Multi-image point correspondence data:
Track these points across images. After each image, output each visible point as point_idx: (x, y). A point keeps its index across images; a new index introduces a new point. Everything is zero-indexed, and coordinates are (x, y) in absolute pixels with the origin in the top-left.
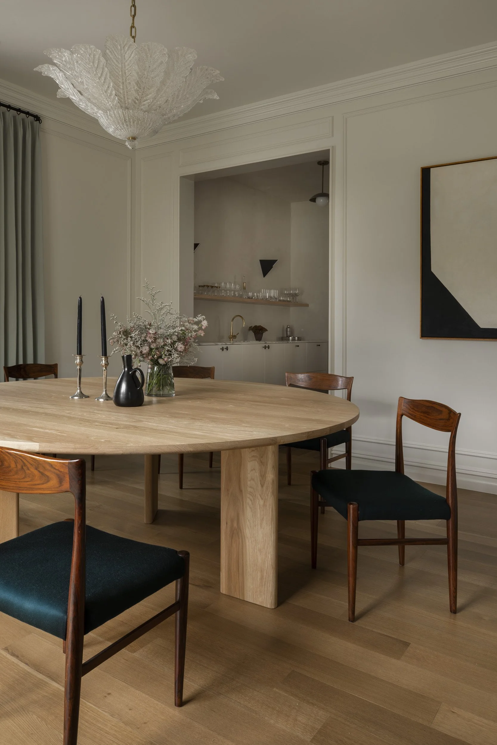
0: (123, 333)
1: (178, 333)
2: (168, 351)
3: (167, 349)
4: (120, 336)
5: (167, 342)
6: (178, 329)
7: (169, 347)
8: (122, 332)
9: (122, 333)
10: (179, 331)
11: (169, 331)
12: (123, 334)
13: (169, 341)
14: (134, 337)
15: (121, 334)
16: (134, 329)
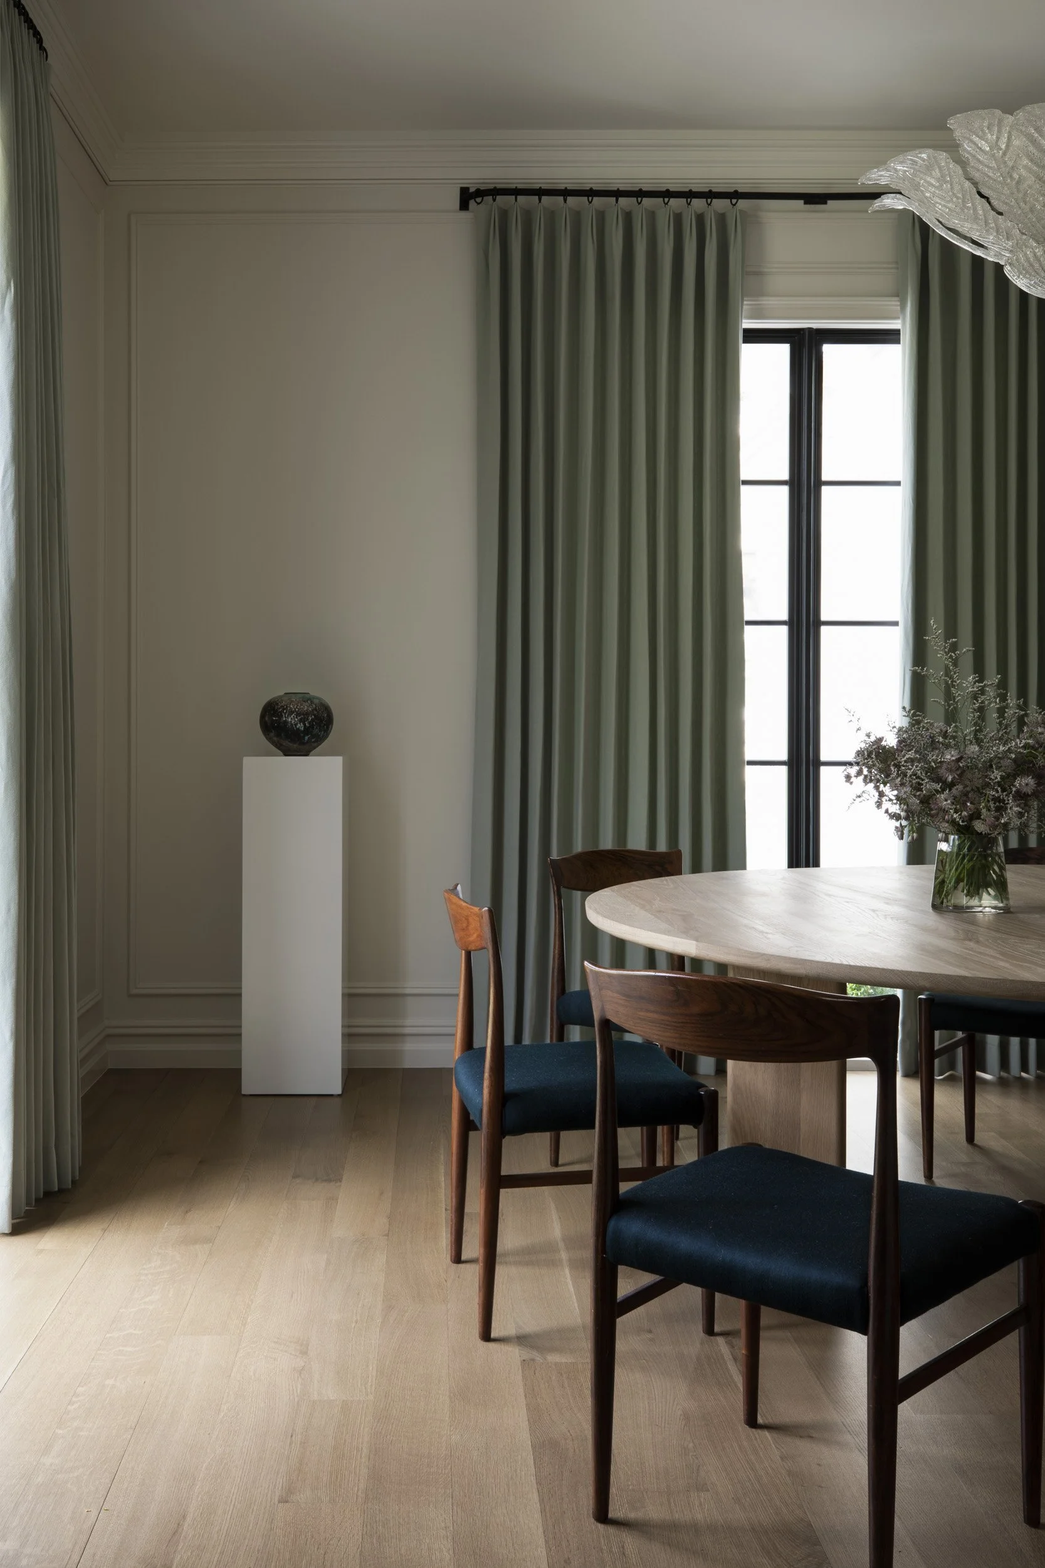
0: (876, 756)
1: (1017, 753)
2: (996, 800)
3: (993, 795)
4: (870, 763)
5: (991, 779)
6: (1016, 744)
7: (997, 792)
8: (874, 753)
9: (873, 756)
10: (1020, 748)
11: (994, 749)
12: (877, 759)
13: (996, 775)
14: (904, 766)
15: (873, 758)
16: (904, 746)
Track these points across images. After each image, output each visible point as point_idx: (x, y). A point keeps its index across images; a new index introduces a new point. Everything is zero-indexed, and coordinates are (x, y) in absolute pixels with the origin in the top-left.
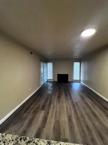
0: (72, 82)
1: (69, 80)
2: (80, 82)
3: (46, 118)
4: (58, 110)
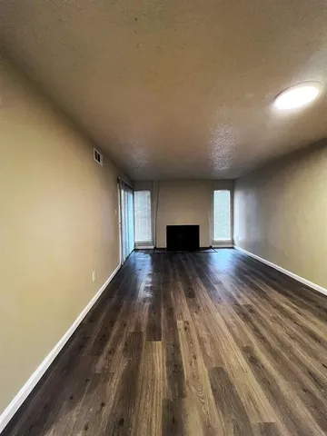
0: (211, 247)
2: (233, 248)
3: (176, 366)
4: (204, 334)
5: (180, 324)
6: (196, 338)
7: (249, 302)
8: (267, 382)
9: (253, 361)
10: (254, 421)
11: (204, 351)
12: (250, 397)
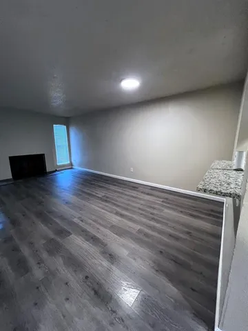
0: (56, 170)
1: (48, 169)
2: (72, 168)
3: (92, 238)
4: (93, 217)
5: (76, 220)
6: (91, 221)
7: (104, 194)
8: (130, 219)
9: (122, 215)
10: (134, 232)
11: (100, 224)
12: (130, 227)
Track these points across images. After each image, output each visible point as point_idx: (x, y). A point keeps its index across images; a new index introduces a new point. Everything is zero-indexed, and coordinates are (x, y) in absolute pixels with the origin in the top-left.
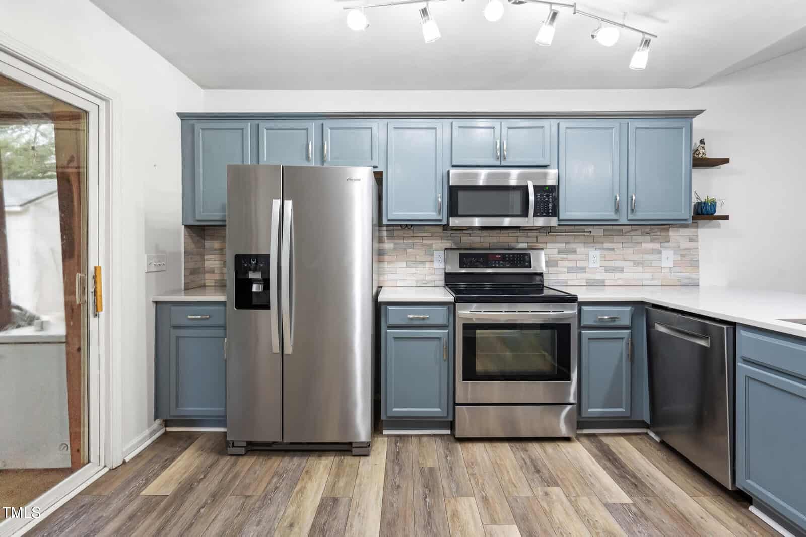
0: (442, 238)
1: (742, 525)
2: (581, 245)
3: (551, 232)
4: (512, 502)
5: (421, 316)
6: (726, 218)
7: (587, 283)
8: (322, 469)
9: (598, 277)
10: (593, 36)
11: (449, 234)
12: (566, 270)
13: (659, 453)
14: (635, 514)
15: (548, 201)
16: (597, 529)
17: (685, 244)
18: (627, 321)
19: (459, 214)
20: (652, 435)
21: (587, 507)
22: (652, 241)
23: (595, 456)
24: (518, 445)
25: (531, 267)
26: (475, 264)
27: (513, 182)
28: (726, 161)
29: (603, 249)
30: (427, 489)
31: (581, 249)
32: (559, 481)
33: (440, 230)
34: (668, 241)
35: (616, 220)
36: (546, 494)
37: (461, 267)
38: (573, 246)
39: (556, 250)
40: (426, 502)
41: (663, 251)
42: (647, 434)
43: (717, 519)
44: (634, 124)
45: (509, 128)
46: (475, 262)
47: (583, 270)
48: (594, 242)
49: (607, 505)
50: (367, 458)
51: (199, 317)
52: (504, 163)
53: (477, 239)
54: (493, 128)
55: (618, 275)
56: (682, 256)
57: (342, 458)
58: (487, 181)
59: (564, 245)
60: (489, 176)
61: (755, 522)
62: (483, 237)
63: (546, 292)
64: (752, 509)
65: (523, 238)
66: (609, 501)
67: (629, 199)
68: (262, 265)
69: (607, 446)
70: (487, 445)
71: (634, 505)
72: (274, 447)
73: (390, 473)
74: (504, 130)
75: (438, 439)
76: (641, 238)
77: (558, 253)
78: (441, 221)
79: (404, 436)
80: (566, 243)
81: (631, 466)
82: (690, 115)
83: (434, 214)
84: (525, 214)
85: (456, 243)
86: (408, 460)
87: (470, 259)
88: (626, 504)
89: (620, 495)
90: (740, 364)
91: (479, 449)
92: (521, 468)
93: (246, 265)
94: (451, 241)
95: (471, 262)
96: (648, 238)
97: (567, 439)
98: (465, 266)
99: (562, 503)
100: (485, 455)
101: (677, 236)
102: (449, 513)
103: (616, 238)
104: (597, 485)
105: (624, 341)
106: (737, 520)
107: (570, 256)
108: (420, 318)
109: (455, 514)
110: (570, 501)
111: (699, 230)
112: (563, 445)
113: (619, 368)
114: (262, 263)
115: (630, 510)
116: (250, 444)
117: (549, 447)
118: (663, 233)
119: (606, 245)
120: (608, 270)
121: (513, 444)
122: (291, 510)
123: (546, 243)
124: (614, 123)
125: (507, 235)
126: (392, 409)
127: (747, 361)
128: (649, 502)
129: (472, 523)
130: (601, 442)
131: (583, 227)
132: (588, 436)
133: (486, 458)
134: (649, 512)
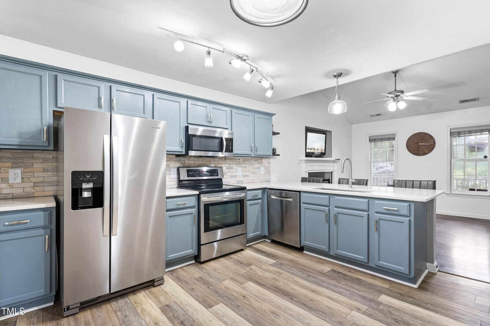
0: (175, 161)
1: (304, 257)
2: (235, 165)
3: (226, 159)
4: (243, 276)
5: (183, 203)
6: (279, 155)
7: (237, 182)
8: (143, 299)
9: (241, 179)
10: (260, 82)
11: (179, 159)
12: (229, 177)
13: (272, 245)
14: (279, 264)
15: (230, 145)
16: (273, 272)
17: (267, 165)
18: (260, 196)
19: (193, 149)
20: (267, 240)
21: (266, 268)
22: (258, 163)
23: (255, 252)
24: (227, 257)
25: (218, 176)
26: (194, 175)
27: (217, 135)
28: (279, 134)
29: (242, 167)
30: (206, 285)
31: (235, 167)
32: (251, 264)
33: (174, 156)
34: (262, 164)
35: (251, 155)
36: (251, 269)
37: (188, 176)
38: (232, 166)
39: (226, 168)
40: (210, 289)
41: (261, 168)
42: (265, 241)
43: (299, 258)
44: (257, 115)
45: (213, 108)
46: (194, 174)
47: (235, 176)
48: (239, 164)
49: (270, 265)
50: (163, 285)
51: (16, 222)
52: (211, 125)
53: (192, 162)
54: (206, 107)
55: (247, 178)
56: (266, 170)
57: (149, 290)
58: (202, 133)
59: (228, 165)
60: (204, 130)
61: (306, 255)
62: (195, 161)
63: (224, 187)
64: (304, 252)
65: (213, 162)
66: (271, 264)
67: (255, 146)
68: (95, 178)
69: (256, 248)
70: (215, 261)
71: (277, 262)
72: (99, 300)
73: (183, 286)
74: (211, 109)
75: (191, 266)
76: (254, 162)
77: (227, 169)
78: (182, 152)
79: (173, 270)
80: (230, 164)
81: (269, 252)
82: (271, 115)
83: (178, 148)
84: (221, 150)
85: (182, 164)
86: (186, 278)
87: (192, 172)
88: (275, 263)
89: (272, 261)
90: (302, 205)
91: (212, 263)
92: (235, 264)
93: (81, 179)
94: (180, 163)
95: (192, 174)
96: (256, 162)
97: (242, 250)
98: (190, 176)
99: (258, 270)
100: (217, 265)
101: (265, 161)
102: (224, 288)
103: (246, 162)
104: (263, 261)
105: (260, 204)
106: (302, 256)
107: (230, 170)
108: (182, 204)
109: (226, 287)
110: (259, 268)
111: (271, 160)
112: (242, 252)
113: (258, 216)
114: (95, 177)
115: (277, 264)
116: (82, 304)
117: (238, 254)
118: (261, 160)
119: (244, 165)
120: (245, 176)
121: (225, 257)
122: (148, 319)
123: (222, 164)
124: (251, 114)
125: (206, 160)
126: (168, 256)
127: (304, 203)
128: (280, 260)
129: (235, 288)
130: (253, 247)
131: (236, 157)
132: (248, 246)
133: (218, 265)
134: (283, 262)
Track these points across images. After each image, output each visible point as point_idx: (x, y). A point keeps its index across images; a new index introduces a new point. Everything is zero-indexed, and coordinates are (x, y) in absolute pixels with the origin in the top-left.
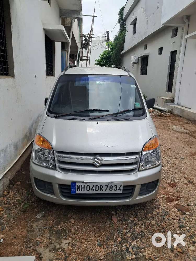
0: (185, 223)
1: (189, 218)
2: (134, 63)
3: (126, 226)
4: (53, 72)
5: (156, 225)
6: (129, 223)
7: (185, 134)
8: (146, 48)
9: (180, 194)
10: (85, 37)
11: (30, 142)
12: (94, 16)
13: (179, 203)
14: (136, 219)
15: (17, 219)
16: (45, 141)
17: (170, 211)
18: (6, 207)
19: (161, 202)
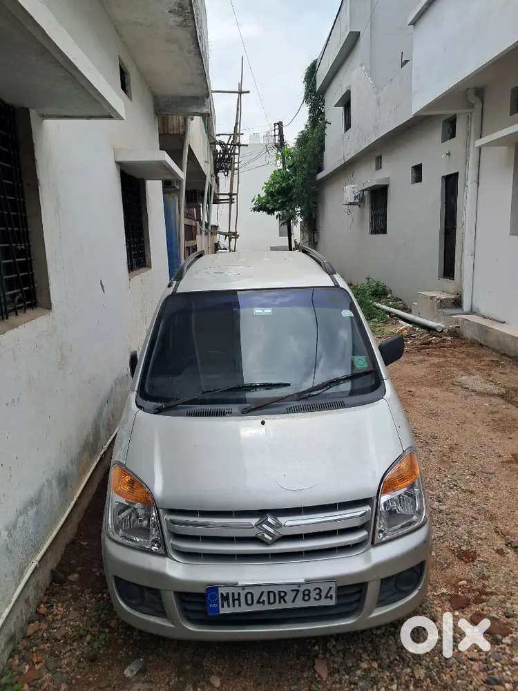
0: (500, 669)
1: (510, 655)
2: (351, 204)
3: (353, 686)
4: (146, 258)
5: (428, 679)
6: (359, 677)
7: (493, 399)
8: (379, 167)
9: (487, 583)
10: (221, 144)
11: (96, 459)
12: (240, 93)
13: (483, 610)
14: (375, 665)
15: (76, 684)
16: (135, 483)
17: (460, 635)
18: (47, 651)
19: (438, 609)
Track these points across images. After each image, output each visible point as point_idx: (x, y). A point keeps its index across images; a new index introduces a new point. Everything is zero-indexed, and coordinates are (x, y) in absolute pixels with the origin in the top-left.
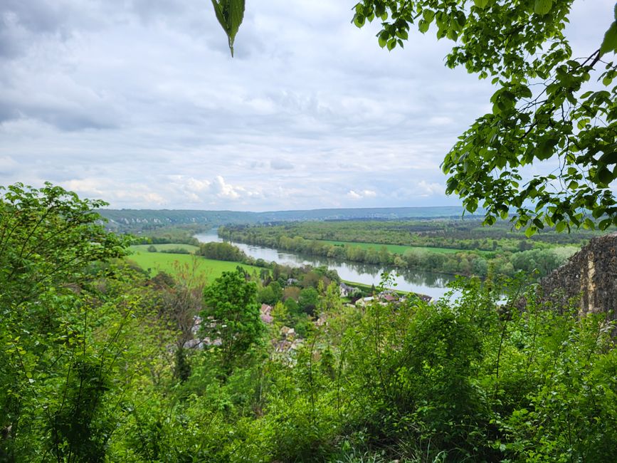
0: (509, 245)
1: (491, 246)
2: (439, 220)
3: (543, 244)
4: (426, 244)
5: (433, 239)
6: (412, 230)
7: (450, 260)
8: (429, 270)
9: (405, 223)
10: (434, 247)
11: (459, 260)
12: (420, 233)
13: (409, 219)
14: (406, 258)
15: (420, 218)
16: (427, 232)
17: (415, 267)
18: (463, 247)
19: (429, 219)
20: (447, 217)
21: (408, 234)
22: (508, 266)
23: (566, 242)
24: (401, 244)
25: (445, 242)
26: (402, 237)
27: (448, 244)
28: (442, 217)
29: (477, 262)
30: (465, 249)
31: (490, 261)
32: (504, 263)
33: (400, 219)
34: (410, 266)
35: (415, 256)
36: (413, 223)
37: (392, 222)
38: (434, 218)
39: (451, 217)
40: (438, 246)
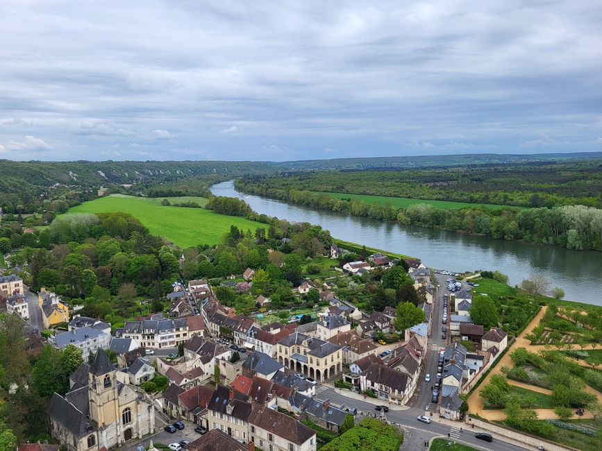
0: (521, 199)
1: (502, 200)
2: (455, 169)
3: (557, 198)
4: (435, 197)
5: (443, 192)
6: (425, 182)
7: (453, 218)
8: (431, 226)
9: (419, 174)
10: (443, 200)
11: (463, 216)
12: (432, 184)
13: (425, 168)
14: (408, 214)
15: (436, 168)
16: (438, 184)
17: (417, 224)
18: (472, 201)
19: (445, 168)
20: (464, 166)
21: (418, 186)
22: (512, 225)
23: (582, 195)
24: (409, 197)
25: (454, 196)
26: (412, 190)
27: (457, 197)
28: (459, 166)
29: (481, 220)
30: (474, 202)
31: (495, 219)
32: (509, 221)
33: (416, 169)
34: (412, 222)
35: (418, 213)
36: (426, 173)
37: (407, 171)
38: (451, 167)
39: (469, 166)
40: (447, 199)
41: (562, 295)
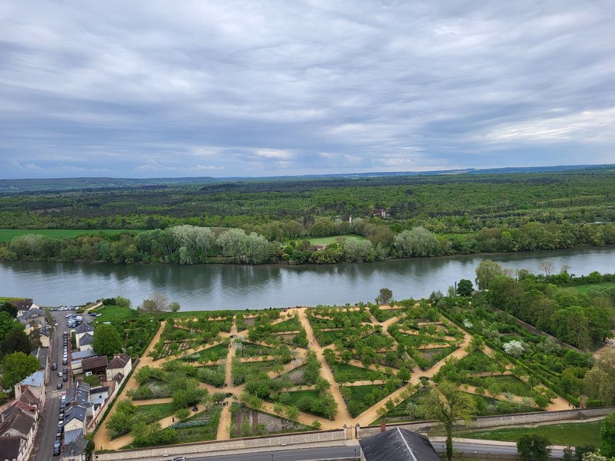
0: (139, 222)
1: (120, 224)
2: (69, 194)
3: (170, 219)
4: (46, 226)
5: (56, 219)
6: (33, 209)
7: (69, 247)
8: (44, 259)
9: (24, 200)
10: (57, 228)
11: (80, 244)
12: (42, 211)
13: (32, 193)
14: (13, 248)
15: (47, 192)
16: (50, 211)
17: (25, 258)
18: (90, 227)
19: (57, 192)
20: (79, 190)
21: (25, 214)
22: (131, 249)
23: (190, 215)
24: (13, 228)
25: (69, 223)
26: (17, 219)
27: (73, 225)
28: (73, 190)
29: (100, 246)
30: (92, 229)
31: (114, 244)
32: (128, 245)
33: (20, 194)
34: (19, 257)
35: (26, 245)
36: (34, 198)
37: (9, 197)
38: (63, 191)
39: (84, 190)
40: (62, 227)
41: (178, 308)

• _The task_:
Print exactly the lines from the first line of the records above through the line containing "5: (167, 342)", leaving out the pictures.

• _Problem solution_:
Track these points across images. After each image, output each visible point as point_idx: (x, y). A point keeps its index across images; a new index introduces a new point. Everything is zero-indexed, and coordinates are (x, y) in absolute pixels with the origin in the top-left.
0: (123, 333)
1: (178, 333)
2: (168, 351)
3: (167, 349)
4: (120, 336)
5: (167, 342)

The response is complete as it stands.